▸ WORK ORDER
Copy the listing below word for word, omitting the picture markers.

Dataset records
• • •
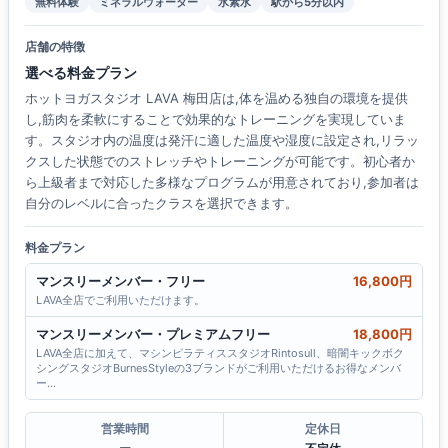
無料体験
ミネラルウォーター
水素水
駅から5分以内
店舗の特徴
選べる料金プラン
ホットヨガスタジオ LAVA 梅田店は,体を温める独自の環境を提供
し,筋肉を柔軟にすることで効果的なトレーニングを実現していま
す。スタジオ内の温度は発汗に適した温度や湿度に設定され,リラッ
クスした状態でのストレッチやトレーニングが可能です。初心者か
ら上級者まで対応した多様なプログラムが用意されており,参加者は
自分のレベルに合ったクラスを選択できます。
料金プラン
マンスリーメンバー・フリー
16,800円
LAVA全店でご利用いただけます。
マンスリーメンバー・プレミアムフリー
18,800円
LAVA全店に加えて、マシンピラティススタジオRintosull、暗闇キックボク
シングスタジオBurnesStyleの3ブランドがご利用いただけるお得なメンバ
ー…
営業時間
定休日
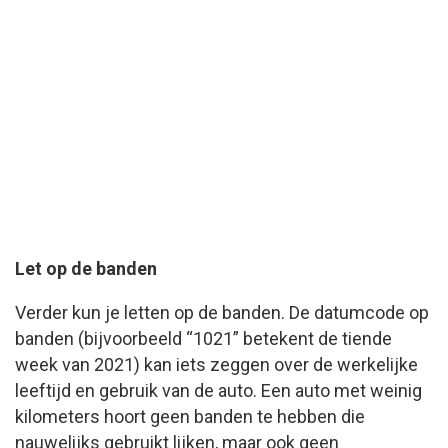
Let op de banden
Verder kun je letten op de banden. De datumcode op
banden (bijvoorbeeld “1021” betekent de tiende
week van 2021) kan iets zeggen over de werkelijke
leeftijd en gebruik van de auto. Een auto met weinig
kilometers hoort geen banden te hebben die
nauwelijks gebruikt lijken, maar ook geen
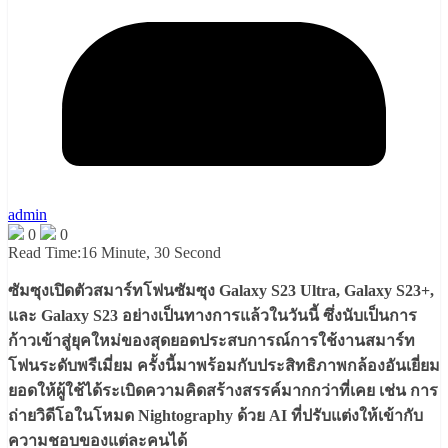
admin
0
0
Read Time:
16 Minute, 30 Second
ซัมซุงเปิดตัวสมาร์ทโฟนซัมซุง Galaxy S23 Ultra, Galaxy S23+,
และ Galaxy S23 อย่างเป็นทางการแล้วในวันนี้ ซึ่งนับเป็นการ
ก้าวเข้าสู่ยุคใหม่ของสุดยอดประสบการณ์การใช้งานสมาร์ท
โฟนระดับพรีเมี่ยม ครั้งนี้มาพร้อมกับประสิทธิภาพกล้องอันเยี่ยม
ยอดให้ผู้ใช้ได้ระเบิดความคิดสร้างสรรค์มากกว่าที่เคย เช่น การ
ถ่ายวิดีโอในโหมด Nightography ด้วย AI ที่ปรับแต่งให้เข้ากับ
ความชอบของแต่ละคนได้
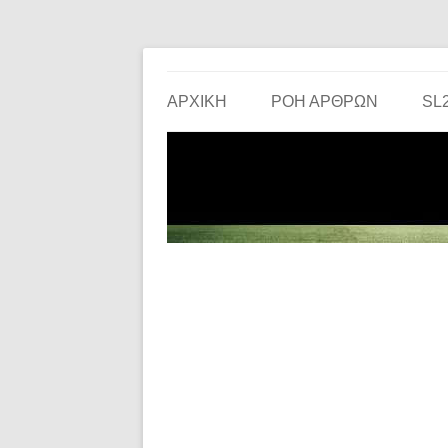
Το ερασιτεχνικό ποδόσφαιρο στην… οθόνη σου!
the match
ΑΡΧΙΚΗ
ΡΟΗ ΑΡΘΡΩΝ
SL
• • •
▸ FINISHED TASK
無料体験
ミネラルウォーター
水素水
駅から5分以内
店舗の特徴
選べる料金プラン
ホットヨガスタジオ LAVA 梅田店は,体を温める独自の環境を提供
し,筋肉を柔軟にすることで効果的なトレーニングを実現していま
す。スタジオ内の温度は発汗に適した温度や湿度に設定され,リラッ
クスした状態でのストレッチやトレーニングが可能です。初心者か
ら上級者まで対応した多様なプログラムが用意されており,参加者は
自分のレベルに合ったクラスを選択できます。
料金プラン
マンスリーメンバー・フリー
16,800円
LAVA全店でご利用いただけます。
マンスリーメンバー・プレミアムフリー
18,800円
LAVA全店に加えて、マシンピラティススタジオRintosull、暗闇キックボク
シングスタジオBurnesStyleの3ブランドがご利用いただけるお得なメンバ
ー…
営業時間
定休日
Let op de banden
Verder kun je letten op de banden. De datumcode op
banden (bijvoorbeeld “1021” betekent de tiende
week van 2021) kan iets zeggen over de werkelijke
leeftijd en gebruik van de auto. Een auto met weinig
kilometers hoort geen banden te hebben die
nauwelijks gebruikt lijken, maar ook geen
admin
0
0
Read Time:
16 Minute, 30 Second
ซัมซุงเปิดตัวสมาร์ทโฟนซัมซุง Galaxy S23 Ultra, Galaxy S23+,
และ Galaxy S23 อย่างเป็นทางการแล้วในวันนี้ ซึ่งนับเป็นการ
ก้าวเข้าสู่ยุคใหม่ของสุดยอดประสบการณ์การใช้งานสมาร์ท
โฟนระดับพรีเมี่ยม ครั้งนี้มาพร้อมกับประสิทธิภาพกล้องอันเยี่ยม
ยอดให้ผู้ใช้ได้ระเบิดความคิดสร้างสรรค์มากกว่าที่เคย เช่น การ
ถ่ายวิดีโอในโหมด Nightography ด้วย AI ที่ปรับแต่งให้เข้ากับ
ความชอบของแต่ละคนได้
Το ερασιτεχνικό ποδόσφαιρο στην… οθόνη σου!
the match
ΑΡΧΙΚΗ
ΡΟΗ ΑΡΘΡΩΝ
SL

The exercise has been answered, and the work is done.